• _Activity_
Would you please report how many lines of the listing contain "appendix"? Reply with that number only.
-------- Input records
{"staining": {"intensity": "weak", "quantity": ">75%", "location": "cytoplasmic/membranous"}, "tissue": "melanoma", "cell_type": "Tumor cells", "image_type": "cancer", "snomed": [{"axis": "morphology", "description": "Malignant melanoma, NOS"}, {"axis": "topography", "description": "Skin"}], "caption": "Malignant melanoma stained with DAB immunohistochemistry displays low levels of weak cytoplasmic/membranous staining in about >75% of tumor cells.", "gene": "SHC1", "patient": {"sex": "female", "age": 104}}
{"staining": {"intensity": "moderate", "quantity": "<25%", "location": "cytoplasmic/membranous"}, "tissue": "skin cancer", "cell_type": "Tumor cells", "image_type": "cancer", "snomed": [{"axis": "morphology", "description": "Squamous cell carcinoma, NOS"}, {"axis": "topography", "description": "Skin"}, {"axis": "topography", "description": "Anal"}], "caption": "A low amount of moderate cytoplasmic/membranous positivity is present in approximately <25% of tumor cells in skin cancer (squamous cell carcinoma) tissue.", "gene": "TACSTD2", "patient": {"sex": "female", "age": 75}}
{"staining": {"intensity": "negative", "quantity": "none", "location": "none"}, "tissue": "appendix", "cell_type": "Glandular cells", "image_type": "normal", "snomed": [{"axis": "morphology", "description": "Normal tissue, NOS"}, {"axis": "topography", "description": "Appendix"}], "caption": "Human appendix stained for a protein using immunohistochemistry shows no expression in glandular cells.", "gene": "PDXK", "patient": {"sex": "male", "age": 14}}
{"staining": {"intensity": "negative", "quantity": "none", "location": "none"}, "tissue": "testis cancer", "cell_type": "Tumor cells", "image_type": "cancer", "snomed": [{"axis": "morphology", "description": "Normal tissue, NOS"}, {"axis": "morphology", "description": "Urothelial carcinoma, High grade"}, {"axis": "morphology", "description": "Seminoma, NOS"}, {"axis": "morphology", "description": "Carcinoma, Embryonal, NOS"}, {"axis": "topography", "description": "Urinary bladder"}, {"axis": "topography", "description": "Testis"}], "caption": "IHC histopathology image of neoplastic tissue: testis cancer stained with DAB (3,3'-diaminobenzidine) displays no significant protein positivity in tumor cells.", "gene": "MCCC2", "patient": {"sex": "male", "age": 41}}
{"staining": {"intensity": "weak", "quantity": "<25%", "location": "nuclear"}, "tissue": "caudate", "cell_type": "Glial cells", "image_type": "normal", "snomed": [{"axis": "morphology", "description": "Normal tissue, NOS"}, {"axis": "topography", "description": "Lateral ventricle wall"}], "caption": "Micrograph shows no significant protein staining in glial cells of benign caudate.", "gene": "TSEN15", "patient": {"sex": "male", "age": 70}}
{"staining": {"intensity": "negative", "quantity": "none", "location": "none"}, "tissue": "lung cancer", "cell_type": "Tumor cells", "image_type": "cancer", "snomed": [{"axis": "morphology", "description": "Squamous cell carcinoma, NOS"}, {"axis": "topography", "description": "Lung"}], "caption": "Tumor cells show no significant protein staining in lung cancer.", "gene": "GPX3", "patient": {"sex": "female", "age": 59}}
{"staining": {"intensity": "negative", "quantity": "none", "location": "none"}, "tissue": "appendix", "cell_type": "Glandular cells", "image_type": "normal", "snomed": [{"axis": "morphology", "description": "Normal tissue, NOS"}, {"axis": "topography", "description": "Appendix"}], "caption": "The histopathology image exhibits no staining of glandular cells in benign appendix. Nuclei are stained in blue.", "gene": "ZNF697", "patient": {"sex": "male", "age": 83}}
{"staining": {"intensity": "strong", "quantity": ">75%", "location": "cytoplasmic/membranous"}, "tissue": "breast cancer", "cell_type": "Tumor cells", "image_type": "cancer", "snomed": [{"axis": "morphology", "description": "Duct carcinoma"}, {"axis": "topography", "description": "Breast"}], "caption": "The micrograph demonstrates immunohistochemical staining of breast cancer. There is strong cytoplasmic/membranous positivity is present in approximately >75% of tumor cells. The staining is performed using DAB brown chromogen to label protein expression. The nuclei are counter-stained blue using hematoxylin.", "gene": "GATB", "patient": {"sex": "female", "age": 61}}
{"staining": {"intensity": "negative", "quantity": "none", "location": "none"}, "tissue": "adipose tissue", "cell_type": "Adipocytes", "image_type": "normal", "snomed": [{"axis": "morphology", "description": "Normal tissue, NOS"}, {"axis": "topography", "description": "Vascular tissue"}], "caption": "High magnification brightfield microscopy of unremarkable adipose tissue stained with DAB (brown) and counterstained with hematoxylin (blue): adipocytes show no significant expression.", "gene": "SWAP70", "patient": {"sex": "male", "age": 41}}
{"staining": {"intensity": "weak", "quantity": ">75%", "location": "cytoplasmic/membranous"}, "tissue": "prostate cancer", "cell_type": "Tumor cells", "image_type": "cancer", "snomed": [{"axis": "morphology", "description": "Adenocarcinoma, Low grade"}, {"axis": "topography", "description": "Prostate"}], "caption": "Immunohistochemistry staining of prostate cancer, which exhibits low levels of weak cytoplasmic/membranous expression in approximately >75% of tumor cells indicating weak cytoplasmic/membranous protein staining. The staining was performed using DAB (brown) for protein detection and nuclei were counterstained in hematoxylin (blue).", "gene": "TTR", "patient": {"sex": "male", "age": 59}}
----------------
• _Response area_
2